Minion’s script meshes beautifully with director Martin Scorsese’s vision. At the time he got involved with After Hours, Scorsese had seen another project fall through and he was anxious to get started on something else. He was given the script and it impressed him. He may have recognized something of himself in Minion’s work. The story has elements that are familiar from the director’s other films. Like many other Scorsese heroes, Paul’s finds that the pursuit of sex can be dangerous, even life-threatening. He meets an attractive woman, and all he wants to do is go to bed with her. But the kind of encounter he’s looking for, the easy comfort of holding his body against someone else’s, keeps eluding him. In Scorsese’s world, the flesh is inherently corrupt. There is no such thing as simple sex. Paul goes to the woman’s loft hoping to hang out for a while and then slide into her bed. But in the course of talking to her, he finds out that she has some major issues. What’s more, she may be a burn victim. Paul is attracted to her physically, but he’s freaked out by what he might discover if she takes off her clothes. And the crazy thing is, he still wants to know.

For Scorsese and Minion, the body is a seductive, fragile, creepy threat. Marcy’s roommate is a wiry New York artist who makes sculptures of human forms writhing in agony. In a restroom, Paul glances at the wall and sees a drawing of a frightening castration scenario. Hiding on a fire escape, he watches as a woman shoots her husband. Symbols of sex, violence and death permeate the film. There is no safe haven. Even places and people that might at first seem benign slowly morph into ugly encounters. A friendly waitress becomes a clinging psycho. An ice cream truck roams the neighborhood carrying angry vigilantes.

The beautiful and scary nighttime landscape that Paul finds himself lost in is photographed by the amazing Michael Ballhaus. The film was shot on a really low budget, and Scorsese needed somebody who could work fast. Fortunately he connected with this talented German cinematographer, who gave the film an eerie, haunting beauty. Ballhaus’ work appears to be simple and straightforward, but he has an amazing knack for capturing subtleties of light and color. He was the perfect choice for After Hours. Howard Shore’s sinister score complements the look of the film nicely. The music is fairly minimal, and that was the right approach to take. The subtle synth tones that accompany Paul’s manic journey through the dark Manhattan streets are an effective counterpoint to his increasingly frazzled state of mind.

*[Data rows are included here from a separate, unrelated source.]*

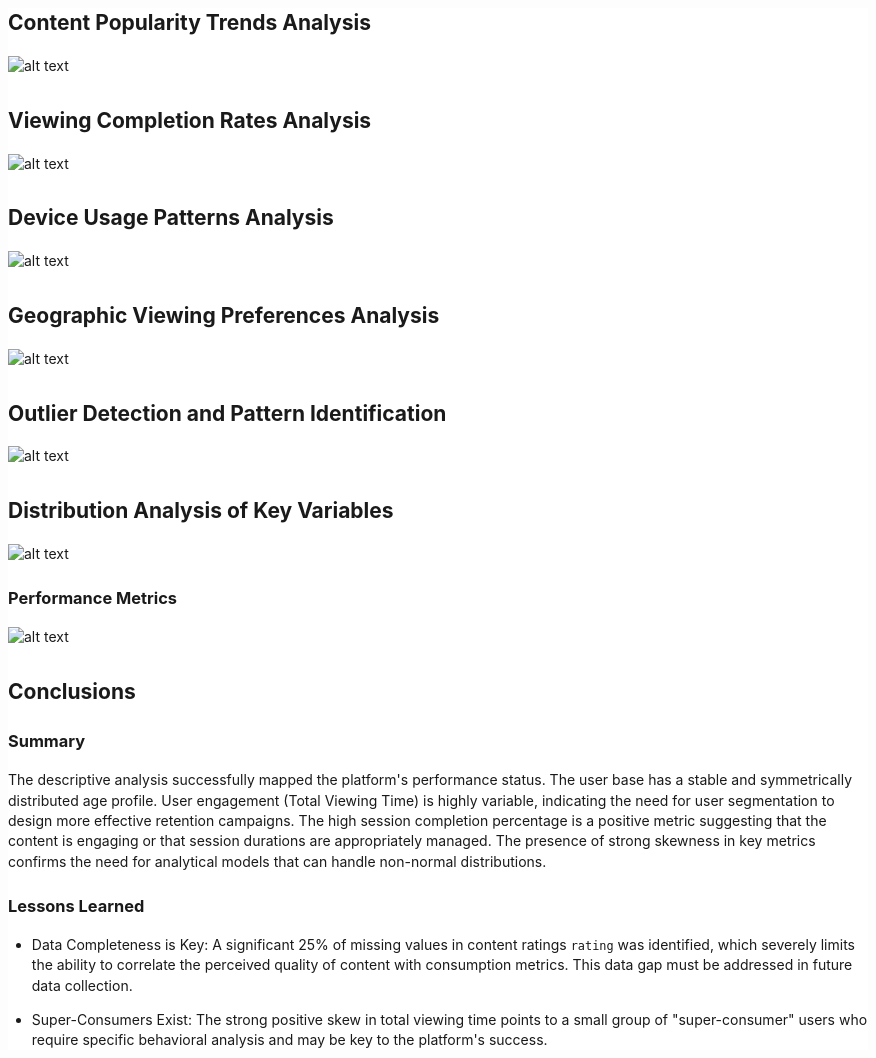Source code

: ## Content Popularity Trends Analysis
![alt text](/img/image10.png)

## Viewing Completion Rates Analysis
![alt text](/img/image11.png)

## Device Usage Patterns Analysis
![alt text](/img/image12.png)

##  Geographic Viewing Preferences Analysis
![alt text](/img/image13.png)

## Outlier Detection and Pattern Identification
![alt text](/img/image14.png)

## Distribution Analysis of Key Variables
![alt text](/img/image15.png)

### Performance Metrics

![alt text](/img/image7.png)

## Conclusions

### Summary

The descriptive analysis successfully mapped the platform's performance status. The user base has a stable and symmetrically distributed age profile. User engagement (Total Viewing Time) is highly variable, indicating the need for user segmentation to design more effective retention campaigns. The high session completion percentage is a positive metric suggesting that the content is engaging or that session durations are appropriately managed. The presence of strong skewness in key metrics confirms the need for analytical models that can handle non-normal distributions.


### Lessons Learned
- Data Completeness is Key: A significant 25% of missing values in content ratings `rating` was identified, which severely limits the ability to correlate the perceived quality of content with consumption metrics. This data gap must be addressed in future data collection.

- Super-Consumers Exist: The strong positive skew in total viewing time points to a small group of "super-consumer" users who require specific behavioral analysis and may be key to the platform's success.
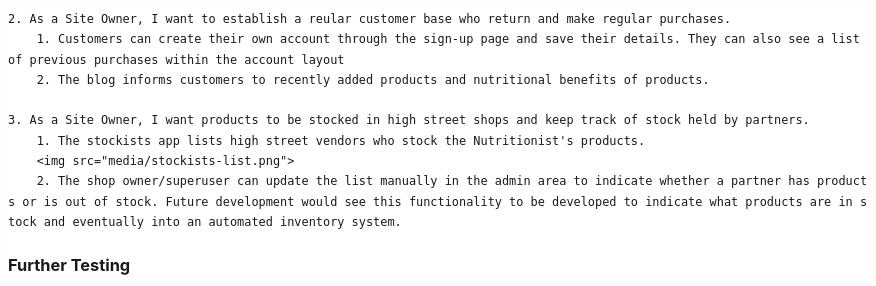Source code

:     2. As a Site Owner, I want to establish a reular customer base who return and make regular purchases.
        1. Customers can create their own account through the sign-up page and save their details. They can also see a list of previous purchases within the account layout
        2. The blog informs customers to recently added products and nutritional benefits of products.

    3. As a Site Owner, I want products to be stocked in high street shops and keep track of stock held by partners.
        1. The stockists app lists high street vendors who stock the Nutritionist's products.
        <img src="media/stockists-list.png">
        2. The shop owner/superuser can update the list manually in the admin area to indicate whether a partner has products or is out of stock. Future development would see this functionality to be developed to indicate what products are in stock and eventually into an automated inventory system.
   

### Further Testing
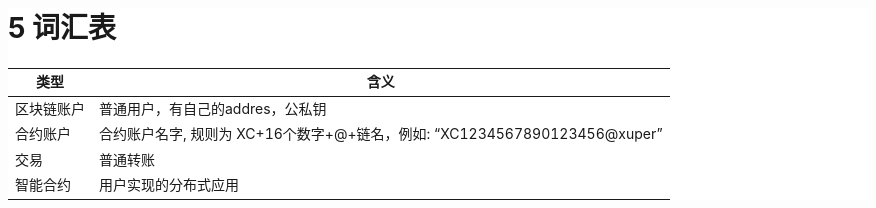 # 5 词汇表

| 类型       | 含义                                                         |
| ---------- | ------------------------------------------------------------ |
| 区块链账户 | 普通用户，有自己的addres，公私钥                             |
| 合约账户   | 合约账户名字, 规则为 XC+16个数字+@+链名，例如: “XC1234567890123456@xuper” |
| 交易       | 普通转账                                                     |
| 智能合约   | 用户实现的分布式应用                                         |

As the light of dawn creeps over the city, Paul, tired, exhausted, tattered, is dumped out of a van in front of the office building he works in. He slowly picks himself up off the street. The massive front gates swing open magically. And Paul, rather than questioning the situation, rather than cursing his fate, walks quietly inside. He takes the elevator up to his floor, walks across the empty office, and sits down at his desk.

He’s stopped struggling. He’s learned acceptance.